Ian Goddard (Ian@Goddard.net)
Sun, 17 Jan 1999 16:16:36 -0500

Just got back on the grid after a 50-hour power vacation imposed by a nasty, albeit visually surreal, ice-glaze storm that did a lot of arboreal rearrangement to the detriment of myriad power lines.

At 10:15 AM 1/15/99 -0500, Mike Lorrey wrote:

>> IAN: If mice are in low-crowed environments but
>> get violent in high crowding, but each condition
>> is under laboratory conditions where the mice are
>> not hunting for food in either scenario, they are
>> deprived of hunting situations equally in both
>> low and high crowing scenarios. This would tend
>> to suggest that hunting depravation is Not the
>> cause of increasing violence upon crowding,
>> since the crowding is not associated with
>> any increase in non-hunting activities,
>> but is assocaited with increased aggression.
>>
>> So hunting change is zero and yet aggression
>> change is nonzero, which speaks against the
>> theory you raise that country folk are less
>> criminal because they kill more animals.
>
>However, you are talking about mice and I am talking about men. ...

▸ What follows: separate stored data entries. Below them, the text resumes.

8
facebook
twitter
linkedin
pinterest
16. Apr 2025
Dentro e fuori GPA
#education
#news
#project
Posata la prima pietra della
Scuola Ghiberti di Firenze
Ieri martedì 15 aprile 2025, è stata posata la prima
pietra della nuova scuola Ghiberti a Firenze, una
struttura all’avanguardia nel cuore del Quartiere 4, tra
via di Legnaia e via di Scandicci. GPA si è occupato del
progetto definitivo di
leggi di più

IAN: In the case of man, there's a good supply of alternatives to the theory that rural people are less criminal since they kill more animals.

On reason that people may become more violent when crowded is simply because they want to push others out of their way, and one way to do that is push them out of life. Perhaps that response is more of a "population control" instinct than the arising of a "repressed-hunting instinct."

Of course, interesting to observe, carnivorism arises in some varieties of frog tadpole, where some of the tadpoles eat their noncarnivorous siblings! That might work with your theory.?

> [mice and men] are distinct species with different behaviors.

IAN: That mice and men appear to respond in the same way (more violent when crowded) is a good indicator of a useful analogy, which is why they cited the study showing that on some program I've seen on "over population."

In that mouse study, it seems plausible to say that depravation of hunting was not a causal factor in the observed increase in aggression upon crowding, since noncrowded mice in the laboratory were not (I assume) hunting for food, but eating the very same lab-rat chow that the crowded mice ate.

>However, using lab mice is kinda like looking
>for the behavior in a herd of cows. They are very domesticated. Try a natural
>environment with wild mice, with and without prey. I'll try to find out if
Jackson
>Labs produces a strain of lab mice which is naturally
sociopathic/psychotic. A lab
>experiment could be run with such a strain, providing non mouse prey and
no non
>mouse prey on such a strain would work.

IAN: I'd say humans are pretty "domesticated" too.

>> IAN: OK, good point, my error. By
>> "great apes" I meant the gorillas,
>> which I understand are strict vegis.
>> I guess of all the primates, they
>> seem to be the greatest...
>
>Yes, very. However notice how much they've evolved into a niche that cannot
>tolerate violence, and is probably what will cause them to become extinct,
even if
>not by the hands of man. Same with the orangutan.

IAN: Yes, and I agree. It could be possible to maintain the theory that survival goes to those beings that can most effectively and casually kill other beings, such that "socio-pathic" brutality and murder are the keys to success in life, and I think that grim view is only bolstered by humans.

I believe it's inherently true that those with the most guns "win"; they rule the nations and write the laws and history, and thus "might makes right" = reality.